From the beginning, the Native people helped Sister Julie run the club. “They’re not clients, they’re members,” she said. “This is their home base so they can feel they’re not far from their Native [roots].” (A Native arts program was one of her additions.)

Everyone who came to the club felt Sister Julie “was definitely aware of their needs and would help them if she could,” said Tricia Trainer, a member of Seattle’s St. Joseph Parish who began as a volunteer and still serves on the board.

Sister Julie even went out at night to help those in need, driving Father Talbott’s old van. One night, while dropping off a Native elder, Sister Julie was approached by a gun-toting teenager who stole the women’s purses before running off, said her good friend, Notre Dame de Namur Sister Liz Tiernan.

It was a wakeup call.
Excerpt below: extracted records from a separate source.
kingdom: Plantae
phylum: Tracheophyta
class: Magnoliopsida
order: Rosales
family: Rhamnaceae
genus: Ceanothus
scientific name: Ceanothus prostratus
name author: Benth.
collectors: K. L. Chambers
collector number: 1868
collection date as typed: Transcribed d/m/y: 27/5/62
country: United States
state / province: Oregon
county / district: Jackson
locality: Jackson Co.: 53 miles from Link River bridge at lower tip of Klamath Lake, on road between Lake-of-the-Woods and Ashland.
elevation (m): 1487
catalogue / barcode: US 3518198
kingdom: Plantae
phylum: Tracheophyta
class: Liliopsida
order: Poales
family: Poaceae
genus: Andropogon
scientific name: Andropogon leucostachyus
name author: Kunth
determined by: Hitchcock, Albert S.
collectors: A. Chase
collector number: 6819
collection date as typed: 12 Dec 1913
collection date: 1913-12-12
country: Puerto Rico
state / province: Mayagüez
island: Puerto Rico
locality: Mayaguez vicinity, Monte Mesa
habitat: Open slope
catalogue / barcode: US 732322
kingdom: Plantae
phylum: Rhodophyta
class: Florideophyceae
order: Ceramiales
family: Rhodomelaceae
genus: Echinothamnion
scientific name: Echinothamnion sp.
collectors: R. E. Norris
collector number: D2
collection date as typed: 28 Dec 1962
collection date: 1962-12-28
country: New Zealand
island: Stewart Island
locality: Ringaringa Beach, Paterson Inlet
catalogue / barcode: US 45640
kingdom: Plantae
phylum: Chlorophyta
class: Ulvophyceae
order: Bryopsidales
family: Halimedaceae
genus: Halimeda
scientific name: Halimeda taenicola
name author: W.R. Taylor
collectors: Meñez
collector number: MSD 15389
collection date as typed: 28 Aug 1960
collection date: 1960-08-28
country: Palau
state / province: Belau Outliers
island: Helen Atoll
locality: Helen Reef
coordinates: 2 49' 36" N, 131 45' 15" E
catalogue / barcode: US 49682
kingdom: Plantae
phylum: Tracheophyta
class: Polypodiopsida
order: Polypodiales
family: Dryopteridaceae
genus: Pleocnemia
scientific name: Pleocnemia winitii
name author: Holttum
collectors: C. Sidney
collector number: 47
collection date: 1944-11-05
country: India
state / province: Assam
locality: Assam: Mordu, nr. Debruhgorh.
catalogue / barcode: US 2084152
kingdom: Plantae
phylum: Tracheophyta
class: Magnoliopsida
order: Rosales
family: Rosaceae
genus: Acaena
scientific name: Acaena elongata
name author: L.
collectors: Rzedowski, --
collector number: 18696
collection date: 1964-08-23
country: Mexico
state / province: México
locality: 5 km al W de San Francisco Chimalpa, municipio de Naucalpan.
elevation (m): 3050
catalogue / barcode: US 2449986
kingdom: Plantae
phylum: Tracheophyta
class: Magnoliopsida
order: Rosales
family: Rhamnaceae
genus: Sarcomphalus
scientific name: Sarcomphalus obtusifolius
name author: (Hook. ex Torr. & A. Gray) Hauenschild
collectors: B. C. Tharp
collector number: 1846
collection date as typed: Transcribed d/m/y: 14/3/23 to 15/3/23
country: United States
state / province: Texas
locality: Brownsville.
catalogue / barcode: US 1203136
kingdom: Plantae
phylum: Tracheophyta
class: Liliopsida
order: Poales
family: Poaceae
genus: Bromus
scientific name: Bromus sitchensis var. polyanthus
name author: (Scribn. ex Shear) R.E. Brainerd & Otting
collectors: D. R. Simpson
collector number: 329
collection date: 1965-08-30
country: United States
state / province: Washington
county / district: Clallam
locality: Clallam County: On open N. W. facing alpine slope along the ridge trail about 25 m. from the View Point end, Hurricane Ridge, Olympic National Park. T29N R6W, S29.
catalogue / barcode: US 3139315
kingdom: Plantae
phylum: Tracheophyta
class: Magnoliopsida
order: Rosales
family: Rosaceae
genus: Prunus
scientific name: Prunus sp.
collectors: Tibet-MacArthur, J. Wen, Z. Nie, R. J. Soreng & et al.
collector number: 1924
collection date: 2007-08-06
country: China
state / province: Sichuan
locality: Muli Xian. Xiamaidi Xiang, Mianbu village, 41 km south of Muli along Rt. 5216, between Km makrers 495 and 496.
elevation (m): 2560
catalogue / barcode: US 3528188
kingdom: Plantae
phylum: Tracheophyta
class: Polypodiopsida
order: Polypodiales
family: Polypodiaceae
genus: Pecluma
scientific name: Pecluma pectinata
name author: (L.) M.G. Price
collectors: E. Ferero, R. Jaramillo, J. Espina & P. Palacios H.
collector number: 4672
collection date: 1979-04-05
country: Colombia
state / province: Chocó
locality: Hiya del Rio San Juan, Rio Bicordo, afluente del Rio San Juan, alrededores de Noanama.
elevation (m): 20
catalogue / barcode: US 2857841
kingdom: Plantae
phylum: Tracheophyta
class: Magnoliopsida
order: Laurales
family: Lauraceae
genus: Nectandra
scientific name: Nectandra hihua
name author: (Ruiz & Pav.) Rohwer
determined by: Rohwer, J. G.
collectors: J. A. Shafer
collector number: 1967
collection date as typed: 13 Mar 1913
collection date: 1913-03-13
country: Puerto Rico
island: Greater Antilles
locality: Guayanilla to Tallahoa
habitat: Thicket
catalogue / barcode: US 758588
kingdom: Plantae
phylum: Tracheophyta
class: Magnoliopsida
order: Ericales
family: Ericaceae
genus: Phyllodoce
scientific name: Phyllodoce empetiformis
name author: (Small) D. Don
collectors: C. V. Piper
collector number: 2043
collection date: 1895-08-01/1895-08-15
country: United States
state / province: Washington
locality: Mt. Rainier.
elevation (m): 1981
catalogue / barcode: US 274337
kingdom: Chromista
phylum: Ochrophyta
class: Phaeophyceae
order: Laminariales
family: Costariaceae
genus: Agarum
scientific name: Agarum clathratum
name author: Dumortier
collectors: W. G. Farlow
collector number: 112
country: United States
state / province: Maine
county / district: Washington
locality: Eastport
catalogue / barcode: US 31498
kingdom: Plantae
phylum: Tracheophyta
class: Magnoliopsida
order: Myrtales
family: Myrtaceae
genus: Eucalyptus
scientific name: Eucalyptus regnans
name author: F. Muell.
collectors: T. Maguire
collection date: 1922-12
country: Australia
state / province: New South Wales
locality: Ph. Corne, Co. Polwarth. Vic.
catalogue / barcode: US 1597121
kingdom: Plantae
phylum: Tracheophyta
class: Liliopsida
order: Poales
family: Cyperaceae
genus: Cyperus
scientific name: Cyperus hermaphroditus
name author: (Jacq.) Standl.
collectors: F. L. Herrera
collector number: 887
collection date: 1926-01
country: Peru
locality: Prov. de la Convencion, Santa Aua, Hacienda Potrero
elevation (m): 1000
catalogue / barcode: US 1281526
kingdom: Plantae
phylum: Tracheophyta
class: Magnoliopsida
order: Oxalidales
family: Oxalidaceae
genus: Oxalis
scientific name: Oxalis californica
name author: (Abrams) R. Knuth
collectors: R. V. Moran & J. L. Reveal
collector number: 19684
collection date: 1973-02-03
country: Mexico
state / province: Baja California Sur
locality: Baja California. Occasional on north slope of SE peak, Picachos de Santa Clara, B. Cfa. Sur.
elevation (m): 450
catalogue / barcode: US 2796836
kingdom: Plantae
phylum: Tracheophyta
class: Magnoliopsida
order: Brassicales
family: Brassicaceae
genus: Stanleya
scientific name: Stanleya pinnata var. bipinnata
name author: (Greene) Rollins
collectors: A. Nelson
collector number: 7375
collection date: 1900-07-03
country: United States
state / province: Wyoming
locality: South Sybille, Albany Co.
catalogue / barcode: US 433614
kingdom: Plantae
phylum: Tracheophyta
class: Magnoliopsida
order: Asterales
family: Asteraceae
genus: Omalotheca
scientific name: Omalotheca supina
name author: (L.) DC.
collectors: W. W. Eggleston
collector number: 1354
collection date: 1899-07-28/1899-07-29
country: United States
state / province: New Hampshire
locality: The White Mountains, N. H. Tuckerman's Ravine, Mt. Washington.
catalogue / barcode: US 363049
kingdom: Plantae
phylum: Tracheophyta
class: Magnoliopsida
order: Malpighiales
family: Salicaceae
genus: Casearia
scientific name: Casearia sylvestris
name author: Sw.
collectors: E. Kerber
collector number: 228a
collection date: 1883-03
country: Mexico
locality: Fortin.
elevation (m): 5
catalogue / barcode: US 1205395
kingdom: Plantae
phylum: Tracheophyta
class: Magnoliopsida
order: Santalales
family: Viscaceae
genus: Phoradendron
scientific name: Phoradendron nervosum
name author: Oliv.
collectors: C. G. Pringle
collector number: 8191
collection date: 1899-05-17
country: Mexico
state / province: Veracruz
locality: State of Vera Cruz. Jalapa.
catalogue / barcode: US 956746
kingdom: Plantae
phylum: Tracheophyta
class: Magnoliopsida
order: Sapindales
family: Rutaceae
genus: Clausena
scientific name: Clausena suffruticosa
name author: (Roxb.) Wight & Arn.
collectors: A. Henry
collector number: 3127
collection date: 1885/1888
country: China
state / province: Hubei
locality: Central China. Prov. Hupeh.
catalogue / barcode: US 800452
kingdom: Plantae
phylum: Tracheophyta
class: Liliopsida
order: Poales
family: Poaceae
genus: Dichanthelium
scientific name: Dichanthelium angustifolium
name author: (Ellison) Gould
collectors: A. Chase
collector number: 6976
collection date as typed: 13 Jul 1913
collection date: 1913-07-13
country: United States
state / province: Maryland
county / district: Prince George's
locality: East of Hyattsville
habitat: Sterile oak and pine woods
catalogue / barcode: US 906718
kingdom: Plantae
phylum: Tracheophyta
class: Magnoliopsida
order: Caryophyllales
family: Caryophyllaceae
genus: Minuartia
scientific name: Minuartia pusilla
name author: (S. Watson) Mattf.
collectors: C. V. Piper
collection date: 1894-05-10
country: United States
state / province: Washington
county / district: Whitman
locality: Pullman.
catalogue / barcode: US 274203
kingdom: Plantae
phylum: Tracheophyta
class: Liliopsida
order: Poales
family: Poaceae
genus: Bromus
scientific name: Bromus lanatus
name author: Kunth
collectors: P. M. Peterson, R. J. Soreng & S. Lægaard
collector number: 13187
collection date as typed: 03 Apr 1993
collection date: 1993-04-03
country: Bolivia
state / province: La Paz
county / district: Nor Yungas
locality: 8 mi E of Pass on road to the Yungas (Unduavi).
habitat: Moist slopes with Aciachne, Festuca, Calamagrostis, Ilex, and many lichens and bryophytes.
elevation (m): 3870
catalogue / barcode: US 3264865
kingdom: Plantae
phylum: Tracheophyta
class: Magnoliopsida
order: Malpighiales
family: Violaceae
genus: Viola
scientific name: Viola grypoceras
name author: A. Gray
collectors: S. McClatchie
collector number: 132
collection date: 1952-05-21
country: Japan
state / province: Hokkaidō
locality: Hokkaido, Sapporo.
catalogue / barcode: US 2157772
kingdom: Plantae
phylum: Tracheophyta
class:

From then on, at the request of the CSJP provincial leader, Sister Liz went along. “I used to say that I was riding shotgun as she hurtled through the streets of Seattle,” Sister Liz said, laughing.

Sister Julie began a Kateri Mass and meal for club members and Native families, originally celebrated twice monthly by Father Twohy at Seattle’s Our Lady of Mount Virgin Church.

“[Sister] Julie was very good at speaking from her own faith but also weaving in the Native practices,” Trainer said.

Every month for 10 years, Sister Julie took a van full of club members and families to the Swinomish Reservation for a Kateri weekend. The local Mass later moved to the Chief Seattle Club, where it’s still celebrated Sunday mornings by Father Twohy.

By 2002, after a decade of work that included becoming the club’s director and a board member, it was time to move on, Sister Julie said.

But there would be no Chief Seattle Club today if Sister Julie hadn’t stepped in all those years ago to keep it going, Father Twohy said. “She chose to be with them, the most-suffering people,” he said. “She wanted to be with them, to form these bonds that are eternal.”

Walking another journey

Sister Julie pulls out her phone, scrolling through the photos and proudly showing off her handful of “adopted” Native families.

They include the extended family of Violet Baird, a Sioux woman who was Sister Julie’s right hand at the Chief Seattle Club. “We just had the baptism of her two great-granddaughters” and the first Communion of her three great-grandsons at St. Leo’s in Tacoma, Sister Julie said. “I’ve been able to work with them and get them into Catholic school.”

Glancing at Sister Julie’s datebook, it appears nearly every day has something needing her attention. Besides helping her adopted families when she can, the 78-year-old is working with her community’s elderly sisters and the congregation’s associate programs. About three years ago, Sister Julie was invited to join the board of Mother Nation, a nonprofit for Native women recovering from abuse and addiction.

Her strong connection to the Native community brought her a role in the 2006 miraculous cure of Jake Finkbonner, a 5-year-old Lummi tribal member suffering from flesh-eating bacteria. Sister Julie helped arrange for a relic of then-Blessed Kateri to be brought to Jake’s Seattle hospital bed by her friend Sister Kateri Mitchell, a Sister of St. Anne and executive director of the national Tekakwitha Conference for indigenous Catholics. After the relic was placed on Jake and prayers were said, he began recovering.

“It was very beautiful to be that close to a miracle,” Sister Julie said of the event that resulted in Blessed Kateri’s canonization in October 2012.

Sister Julie’s ministry to Native Americans continues to be defined by “her great love for the people and admiration for their culture,” said Sister Liz, who works alongside Sister Julie as a Native catechist. Sister Julie has always felt that “the church needs the Native people; they have so much to give us and to contribute,” Sister Liz added.

As she approaches 40 years since beginning her ministry with Native people, Sister Julie reflects on the privilege of journeying with them in faith: “I feel richer for having walked with them.”